- A new study from the University of Notre Dame published in the Journal of Marketing Research finds a correlation between increased internet access spending in school districts and improvements in academic performance — as well as potential disciplinary consequences.
- In their examination of data from more than 9,000 public schools in Texas between 2000 to 2014, as well as surveys of 3,924 parents, the study's coauthors found a $600,000 increase in annual internet access spending, for example, could produce a financial gain of approximately $820,000 to $1.8 million from test score increases, though losses from disciplinary problems could cost schools between $25,800 to $53,440 from lower attendance rates and administrative expenses related to suspensions and expulsions.
- While the researchers found increased internet access could lead to a rise in negative behaviors like cyberbullying, lead author Yixing Chen, an assistant professor of marketing at Notre Dame, suggests this highlights the need for strategic planning in internet investments, including online safety training and strong consideration of the boundaries of school access.

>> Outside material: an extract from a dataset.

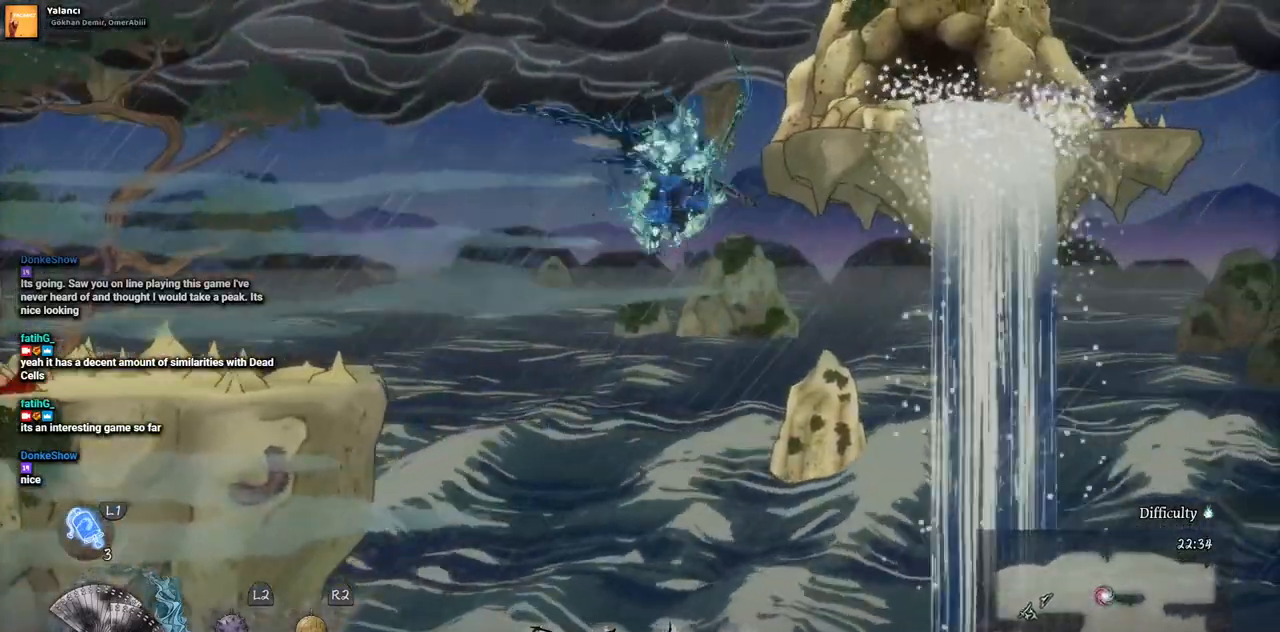
{"buttons": ["DPAD_RIGHT"], "left_stick": "center", "right_stick": "center", "events": [[233, "CROSS", "up"]]}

The research comes at a time when internet access is the difference between school or no school for millions of U.S. students due to the ongoing COVID-19 crisis. Though advocacy group EducationSuperHighway declared "mission accomplished" on school connectivity in 2019, with 99% of schools connected to high-speed broadband, a lack of home access for many students was contributing to a "homework gap" prior to the pandemic as assignments became increasingly dependent upon digital resources.
“The positive synergy between this and household internet access suggests districts’ efforts to incentivize and help parents obtain access can be a good way to help their students, but must be coupled with better strategies for mitigating any negative unintended consequences,” Chen said in a news release.
An estimated 12 million students remain disconnected from home internet, according to data from Common Sense, Boston Consulting Group and the Southern Education Foundation. Though efforts have been made at the federal, state and district levels to bridge the digital divide, factors such as poverty and lack of local infrastructure to support high-speed home internet remain difficult hurdles to fully overcome.
In that vein, the Notre Dame research could also be used by administrators when advocating for additional funding from lawmakers to bridge the digital divide, demonstrating that the benefits outweigh the potential downsides, and that those downsides can be mitigated with investment in additional technology planning and safeguards.
According to Notre Dame's news release, Chen plans to expand his research into a benchmark database that includes data on public school performance metrics, finances and school and neighborhood characteristics, in addition to working with nonprofit GreatSchools to improve K-12 strategic planning.